NH Senate bills set rules for association health plans

Republican, Democratic measures lay groundwork for more businesses to participate

Two bills in the NH Senate address association health plans, which would allow companies to band together to purchase health insurance.

One, Senate Bill 227, introduced by Sen. Jeb Bradley, R-Wolfeboro, but drawn up by the NH Insurance Department after months of stakeholder meetings, would regulate association health plans. The bill tries to strike a balance between creating more flexible plans for small groups that would allow self-insured people to participate as well, but leave enough protections for consumers, and to prevent it from draining healthy populations out of the current risk pool.

The second bill, SB 228, introduced by Senate Majority Leader Dan Feltes, D-Concord, has more consumer protections and explicitly states that a the new alternative can’t force rates up in the individual market.

The state does allow for older AHPs – known as multiple-employer welfare arrangements under New Hampshire law – but their membership has been limited to existing trade groups. The federal government and state governments clamped down on such plans and only a few grandfathered in the past remain, such the American Automobile Association’s.

But last June, the Trump Administration loosened the rules, allowing businesses that were not previously grouped together to join for the main purpose of buying insurance, based on either a common interest or a geographical area. That would allow, for instance, Uber drivers, freelance writers, various chambers of commerce, even Main Street associations to form AHPs, as long as they have at least one other business purpose as an association.

Perhaps the biggest change is that they would allow self-employed people to be included in the plans. Under current law, they would have to buy an individual policy. Both The Senate bills would open up the state law to these new AHPs.

Under the Insurance Department bill, the plans, called Pathway II, would be treated like a large group, not a small one. That would exempt them from some of the protections of small groups, but the bill would leave in place some others.

It also would allow groups to be as small as 250; under the previous law, they had to have at least 3,000 participants. Federal law allows groups as small as 100 members.

The federal law doesn’t require that large groups offer the 10 essential health benefits, such as mental health and maternity coverage. The Insurance Department bill requires them.

The bill also would require AHPs to provide an adequate network and follow the law on balance billing, preventing consumers from getting stuck for charges for ancillary hospital services that are out of network. There will also be waiting periods, so members could not switch back and forth depending on expected health bills. And the level of coverage must be equal to 60 percent of the full actuarial value of benefits.

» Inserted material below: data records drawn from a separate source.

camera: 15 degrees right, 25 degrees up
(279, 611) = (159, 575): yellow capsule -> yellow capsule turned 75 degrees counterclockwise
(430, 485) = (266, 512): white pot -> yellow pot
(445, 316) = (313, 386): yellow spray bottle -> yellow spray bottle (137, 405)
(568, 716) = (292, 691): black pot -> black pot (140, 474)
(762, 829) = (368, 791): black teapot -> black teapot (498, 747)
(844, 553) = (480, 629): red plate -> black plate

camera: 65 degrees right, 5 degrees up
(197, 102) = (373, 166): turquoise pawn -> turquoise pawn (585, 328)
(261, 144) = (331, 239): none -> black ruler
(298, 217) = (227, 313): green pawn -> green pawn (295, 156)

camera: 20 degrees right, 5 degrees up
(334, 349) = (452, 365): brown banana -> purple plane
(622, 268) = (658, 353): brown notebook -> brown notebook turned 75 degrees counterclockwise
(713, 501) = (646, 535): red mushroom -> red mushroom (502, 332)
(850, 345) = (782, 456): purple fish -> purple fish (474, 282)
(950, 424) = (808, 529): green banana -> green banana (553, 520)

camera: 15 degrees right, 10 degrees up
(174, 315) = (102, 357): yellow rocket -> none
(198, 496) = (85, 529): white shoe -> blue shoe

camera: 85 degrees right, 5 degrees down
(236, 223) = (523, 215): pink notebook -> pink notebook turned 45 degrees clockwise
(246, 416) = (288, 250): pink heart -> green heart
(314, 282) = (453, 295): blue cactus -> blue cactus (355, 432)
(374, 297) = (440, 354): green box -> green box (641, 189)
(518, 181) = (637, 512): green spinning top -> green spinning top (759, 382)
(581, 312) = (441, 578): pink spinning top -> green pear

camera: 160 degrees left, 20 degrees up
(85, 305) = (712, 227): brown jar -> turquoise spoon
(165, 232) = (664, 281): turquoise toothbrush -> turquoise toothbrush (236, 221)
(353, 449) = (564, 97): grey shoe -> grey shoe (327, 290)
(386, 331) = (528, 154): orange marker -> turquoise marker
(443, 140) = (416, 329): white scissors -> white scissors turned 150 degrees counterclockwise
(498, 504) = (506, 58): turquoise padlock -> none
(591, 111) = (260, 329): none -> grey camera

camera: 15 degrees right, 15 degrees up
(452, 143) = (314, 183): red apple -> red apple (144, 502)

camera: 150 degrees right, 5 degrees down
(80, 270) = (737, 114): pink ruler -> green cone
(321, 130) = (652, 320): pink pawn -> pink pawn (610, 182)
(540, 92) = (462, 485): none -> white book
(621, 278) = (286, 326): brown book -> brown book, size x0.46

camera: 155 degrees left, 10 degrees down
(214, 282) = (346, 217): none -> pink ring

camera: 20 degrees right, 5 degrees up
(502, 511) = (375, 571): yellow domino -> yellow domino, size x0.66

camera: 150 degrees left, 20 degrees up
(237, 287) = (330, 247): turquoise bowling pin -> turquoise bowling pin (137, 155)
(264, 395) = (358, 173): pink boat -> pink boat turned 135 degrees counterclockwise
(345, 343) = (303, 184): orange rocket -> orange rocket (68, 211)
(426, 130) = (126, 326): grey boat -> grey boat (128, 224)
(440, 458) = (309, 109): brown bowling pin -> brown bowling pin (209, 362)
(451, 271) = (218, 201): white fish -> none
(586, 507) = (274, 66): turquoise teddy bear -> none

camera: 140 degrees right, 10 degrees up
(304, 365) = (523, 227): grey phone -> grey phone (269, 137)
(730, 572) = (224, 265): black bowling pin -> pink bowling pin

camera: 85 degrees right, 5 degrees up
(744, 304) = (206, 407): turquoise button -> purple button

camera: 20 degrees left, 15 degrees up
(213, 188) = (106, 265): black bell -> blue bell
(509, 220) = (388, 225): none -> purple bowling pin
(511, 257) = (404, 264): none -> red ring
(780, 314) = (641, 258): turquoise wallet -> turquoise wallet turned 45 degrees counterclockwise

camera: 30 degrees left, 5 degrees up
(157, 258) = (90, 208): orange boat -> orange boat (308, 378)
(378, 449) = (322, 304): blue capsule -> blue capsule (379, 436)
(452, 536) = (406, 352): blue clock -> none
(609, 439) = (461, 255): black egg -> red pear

There are some financial protections as well: a surplus requirement equal to approximately three months of premiums and $500,000 or 25 percent of the preceding 12 months of healthcare claims expenditure, five times more than current law.

Addressing ‘adverse impact’

Will this alternative attract enough healthy individuals, potentially raising rates for others? The department really isn’t sure.

“The bill as drafted does not fully address all potential risk-selection impacts on existing markets that may occur from the introduction of this new option,” according to a department overview of the bill. It said that it is currently engaged in modeling to better predict that.

Feltes’ bill – called the Small Business Health Care Reform Act of 2019 – would also allow for self-insured people to join groups of common interest, whether they be in the same line of business or same geographical area. But it wouldn’t allow a plan unless it is either part of the Affordable Care Act exchange or after the Insurance Department determines after a public hearing “that it will have no adverse impact” on rates or coverage on the exchange.

The plans would have to have at least 500 lives and would have to deposit $750,000 or a third of a year of health care expenditures.

Feltes told NH Business Review his bill also has “more provisions and safeguards than the Insurance Department plan.” That may make it harder to form a financially viable AHP, he acknowledged, “but if you have to cut benefits for those with preexisting conditions or harm the individual market to make this happen, then it shouldn’t happen.”

Meanwhile, on the House side, Rep. John Hunt, R-Rindge, is sponsoring House Bill 257, which would make associations easier to form without promulgating extra protections, though it would restrict the size to 500 lives.

“Mine is simple,” Hunt told NH Business Review. “Theirs are more sophisticated.”

Hunt’s bill, which had a hearing on Jan. 17, doesn’t have much of a chance in a Legislature controlled by Democrats.

The hearing dates for both Senate bills had not been scheduled at deadline.